Data to process below:

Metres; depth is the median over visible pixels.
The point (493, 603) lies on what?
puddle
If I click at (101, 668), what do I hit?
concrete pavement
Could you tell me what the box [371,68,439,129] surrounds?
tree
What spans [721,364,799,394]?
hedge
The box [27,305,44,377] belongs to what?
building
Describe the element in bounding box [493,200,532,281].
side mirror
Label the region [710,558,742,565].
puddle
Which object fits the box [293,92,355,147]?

End of Data to process.
Data to process below:

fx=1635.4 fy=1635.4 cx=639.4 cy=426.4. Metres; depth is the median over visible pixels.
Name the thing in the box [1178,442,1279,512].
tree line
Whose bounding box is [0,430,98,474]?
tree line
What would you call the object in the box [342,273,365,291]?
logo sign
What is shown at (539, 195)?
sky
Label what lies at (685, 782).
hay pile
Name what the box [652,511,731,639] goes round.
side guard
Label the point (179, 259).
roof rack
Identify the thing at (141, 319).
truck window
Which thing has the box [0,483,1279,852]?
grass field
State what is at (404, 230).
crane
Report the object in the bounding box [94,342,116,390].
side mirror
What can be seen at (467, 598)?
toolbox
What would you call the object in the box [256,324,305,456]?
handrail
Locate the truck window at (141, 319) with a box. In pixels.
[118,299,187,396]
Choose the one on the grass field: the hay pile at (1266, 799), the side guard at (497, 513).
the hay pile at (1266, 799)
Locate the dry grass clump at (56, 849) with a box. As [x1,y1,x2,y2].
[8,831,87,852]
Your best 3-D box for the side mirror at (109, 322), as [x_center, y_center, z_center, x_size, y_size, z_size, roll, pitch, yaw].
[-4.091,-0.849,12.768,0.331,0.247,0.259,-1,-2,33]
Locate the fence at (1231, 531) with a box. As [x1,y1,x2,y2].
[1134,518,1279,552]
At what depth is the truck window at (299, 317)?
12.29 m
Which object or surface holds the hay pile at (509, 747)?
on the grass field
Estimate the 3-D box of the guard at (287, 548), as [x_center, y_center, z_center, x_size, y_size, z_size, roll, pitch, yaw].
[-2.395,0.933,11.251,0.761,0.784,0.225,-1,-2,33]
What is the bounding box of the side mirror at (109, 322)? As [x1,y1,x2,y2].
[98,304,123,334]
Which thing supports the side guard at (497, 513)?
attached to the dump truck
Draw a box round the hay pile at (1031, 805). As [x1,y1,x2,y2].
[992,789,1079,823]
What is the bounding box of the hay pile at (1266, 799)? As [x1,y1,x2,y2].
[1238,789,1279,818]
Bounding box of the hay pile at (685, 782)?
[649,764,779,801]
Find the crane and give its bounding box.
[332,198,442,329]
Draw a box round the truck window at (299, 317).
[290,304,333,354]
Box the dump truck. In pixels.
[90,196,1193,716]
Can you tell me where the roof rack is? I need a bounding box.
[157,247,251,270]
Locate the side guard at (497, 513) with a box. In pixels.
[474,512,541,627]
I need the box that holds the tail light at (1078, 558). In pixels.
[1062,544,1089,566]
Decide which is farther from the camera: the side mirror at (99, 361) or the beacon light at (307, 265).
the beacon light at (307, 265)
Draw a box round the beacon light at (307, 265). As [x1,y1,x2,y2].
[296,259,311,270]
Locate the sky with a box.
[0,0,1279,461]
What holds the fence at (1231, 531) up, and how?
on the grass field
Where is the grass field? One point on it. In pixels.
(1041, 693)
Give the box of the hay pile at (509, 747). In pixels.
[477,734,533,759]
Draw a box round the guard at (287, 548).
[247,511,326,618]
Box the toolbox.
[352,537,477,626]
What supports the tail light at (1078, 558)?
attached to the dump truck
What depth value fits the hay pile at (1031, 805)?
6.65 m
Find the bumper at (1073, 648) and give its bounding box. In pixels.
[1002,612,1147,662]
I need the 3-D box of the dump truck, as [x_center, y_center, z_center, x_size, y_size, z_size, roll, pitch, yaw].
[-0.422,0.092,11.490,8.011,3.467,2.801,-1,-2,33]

End of Data to process.

Everything above from the line containing "Label the region [710,558,742,565]." down to the line containing "Which object fits the box [293,92,355,147]?" should be copied exactly, both end lines included, and nothing else.

● Task output:
Label the region [710,558,742,565].
puddle
Which object fits the box [293,92,355,147]?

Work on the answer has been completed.